The easiest of all is to write a book of other people’s introductions. Such as the one I found recently which promised much.
Forget “Last night I dreamed I was back in Manderley.”
An American academic, Professor Scott Rice, holds a competition every year for the worst introduction his students can conceive. The published collection is awe inspiring.
I liked best the 1983 winner: The camel died suddenly on the third day, and Helen fretted sulkily and buffing her already impeccable nails - not for the first time since the holiday began - pondered snidely if this would dissolve into a vignette of minor inconvenience like all the other holidays with Basil.
In 1984… The lovely woman child Kaa was mercilessly chained to the cruel post of the warrior chief Beast, with his barbarous tribe now stacking wood at her nubile feet, when the strong clear voice of the poetic and heroic Handsome roared, ‘Flick your bic. Crisp that chick and you will feel my steel through your last meal.’
I feel there lurks the next Arnold Schwarzenegger epic.
But my own favourite appeared in the historical romance section: As she fell face down in the black muck of the mud wrestling pit, her sweaty, three hundred pound opponent muttering curses in Latin, Sister Marie thought, ‘There is no doubt about it. The Pope has betrayed us.’
Contemporary romance: During an exuberant rainfall a languid bottle of salad dressing sat passively on a Formica counter top as her lips crushed satisfactorily against the velour upper railing of his moustache.
Even steamier… As she writhed and moaned ‘No,no,no’ he was writhing too and moaning ‘Yeth, yeth, yeth.’
Even steamier than that: Casting an eye over his shoulder he threw her bodily on the bed, ripping her clothes off with one hand, fumbling with the other at his jammed zip, their panting breaths coming as one impassioned sibilance; their ardour dampened only by her spiked heel puncturing the water bed and their bodies cascading round the room immersed in 200 gallons of water.
Biography: Let me tell you how luck, hard work and the love of a good woman brought Roc Sledge from obscurity to the job of chief salesperson in Peoria’s third largest shoe store.
Detective novel: There are things a good detective can feel in his bones and Dillon Shane knew that Josephine Kimberley Collingworth did not drown in her sleep on New Years Eve.

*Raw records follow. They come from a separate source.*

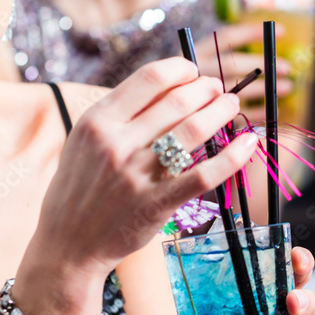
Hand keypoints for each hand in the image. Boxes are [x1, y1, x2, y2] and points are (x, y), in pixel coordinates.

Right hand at [29, 58, 257, 277]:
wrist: (67, 245)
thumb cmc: (80, 188)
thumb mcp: (85, 141)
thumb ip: (119, 113)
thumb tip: (168, 85)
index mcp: (97, 121)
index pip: (151, 79)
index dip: (182, 69)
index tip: (194, 72)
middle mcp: (116, 143)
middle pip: (178, 100)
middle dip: (207, 88)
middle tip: (218, 89)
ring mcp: (137, 174)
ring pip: (194, 130)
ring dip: (221, 112)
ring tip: (231, 105)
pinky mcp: (157, 204)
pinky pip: (204, 175)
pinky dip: (232, 156)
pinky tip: (247, 143)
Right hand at [194, 23, 293, 122]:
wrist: (163, 116)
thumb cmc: (190, 87)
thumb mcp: (201, 66)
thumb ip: (225, 59)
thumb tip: (268, 49)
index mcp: (194, 53)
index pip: (226, 37)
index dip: (253, 33)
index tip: (281, 32)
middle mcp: (195, 73)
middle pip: (231, 65)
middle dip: (262, 65)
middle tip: (286, 67)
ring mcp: (198, 97)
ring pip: (234, 91)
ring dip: (264, 89)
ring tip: (287, 87)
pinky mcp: (205, 120)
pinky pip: (234, 115)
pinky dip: (256, 112)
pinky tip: (271, 109)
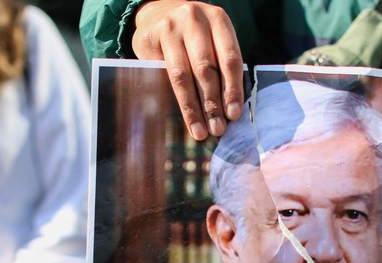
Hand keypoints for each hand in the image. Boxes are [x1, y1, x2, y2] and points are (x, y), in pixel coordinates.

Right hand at [133, 0, 244, 139]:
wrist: (159, 12)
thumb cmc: (195, 35)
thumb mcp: (214, 39)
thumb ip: (222, 66)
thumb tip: (229, 111)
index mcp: (218, 19)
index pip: (229, 59)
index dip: (232, 89)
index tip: (234, 115)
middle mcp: (193, 19)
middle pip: (205, 69)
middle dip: (212, 104)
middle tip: (217, 129)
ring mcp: (168, 28)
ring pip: (182, 75)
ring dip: (192, 108)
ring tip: (199, 131)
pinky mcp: (148, 40)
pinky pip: (161, 76)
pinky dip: (171, 99)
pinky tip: (178, 117)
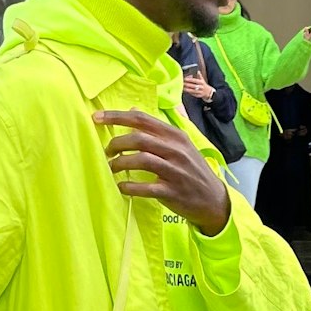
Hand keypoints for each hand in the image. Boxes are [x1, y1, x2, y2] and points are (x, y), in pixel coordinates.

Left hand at [97, 110, 231, 235]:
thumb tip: (132, 110)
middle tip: (107, 151)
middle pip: (139, 138)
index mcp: (175, 136)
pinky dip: (129, 187)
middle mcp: (176, 150)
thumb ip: (156, 129)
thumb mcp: (180, 145)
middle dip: (116, 143)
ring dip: (120, 163)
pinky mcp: (172, 192)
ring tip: (112, 168)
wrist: (214, 200)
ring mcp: (175, 171)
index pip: (142, 119)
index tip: (96, 118)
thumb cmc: (192, 171)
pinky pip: (146, 188)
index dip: (116, 117)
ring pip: (142, 160)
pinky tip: (122, 187)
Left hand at [182, 75, 214, 101]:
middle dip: (187, 85)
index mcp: (201, 82)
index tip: (185, 79)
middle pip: (193, 86)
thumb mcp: (202, 79)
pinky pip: (193, 94)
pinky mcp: (199, 95)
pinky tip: (186, 91)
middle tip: (182, 83)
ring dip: (187, 89)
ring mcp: (200, 92)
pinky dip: (189, 93)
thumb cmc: (203, 85)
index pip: (195, 80)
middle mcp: (201, 87)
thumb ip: (199, 75)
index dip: (190, 79)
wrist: (208, 92)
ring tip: (183, 88)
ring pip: (193, 91)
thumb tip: (198, 71)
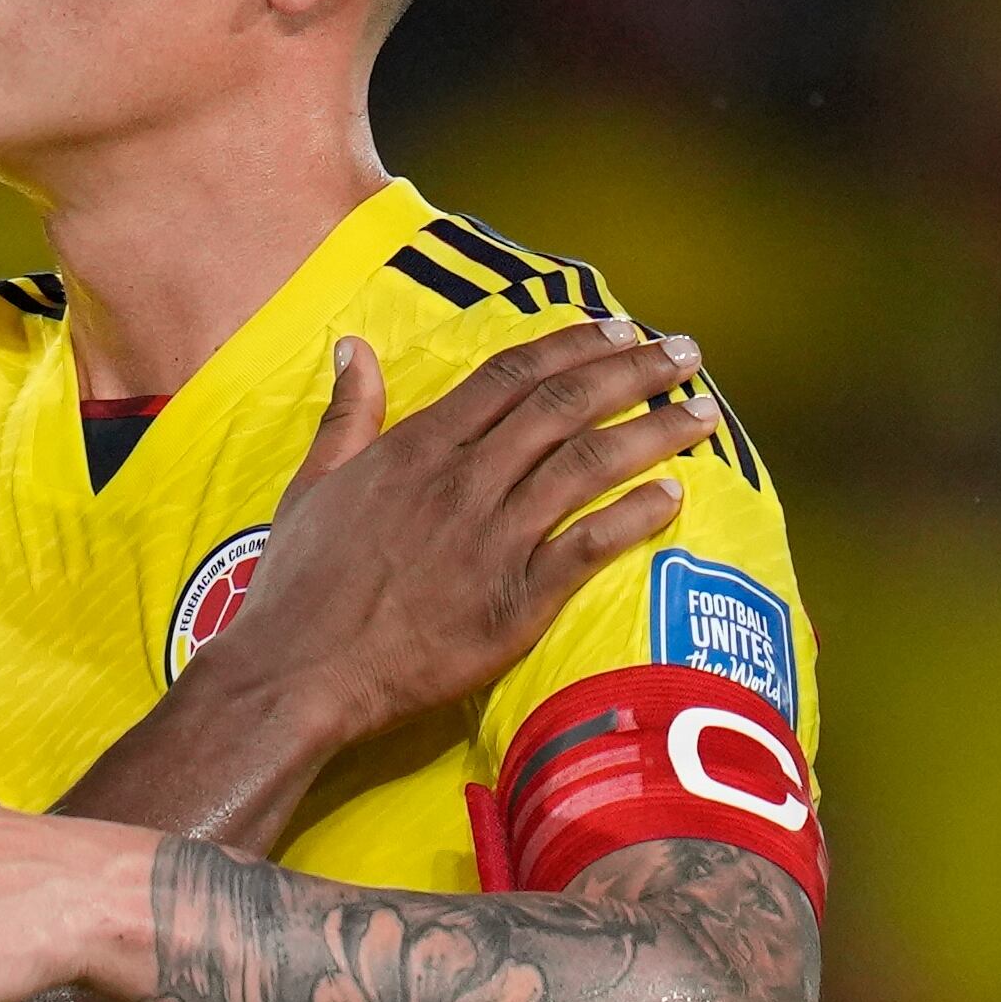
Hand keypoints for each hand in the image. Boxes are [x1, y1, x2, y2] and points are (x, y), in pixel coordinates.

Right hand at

Drama: Heatheton stood menacingly at the very edge of the dark rampart, his formidable apelike figure starkly outlined against the nasty void by a sudden crack of lightning and amid the horrid din of growing thunder and precipitous downpour, shouted up at Emily who hung limply in the belfry, her head almost severed by the hangman’s noose: ‘I say woman, does this mean supper will be late again?’
So that is how it is done. Any questions? No? Well off you go...
Only six thousand more, and riches await.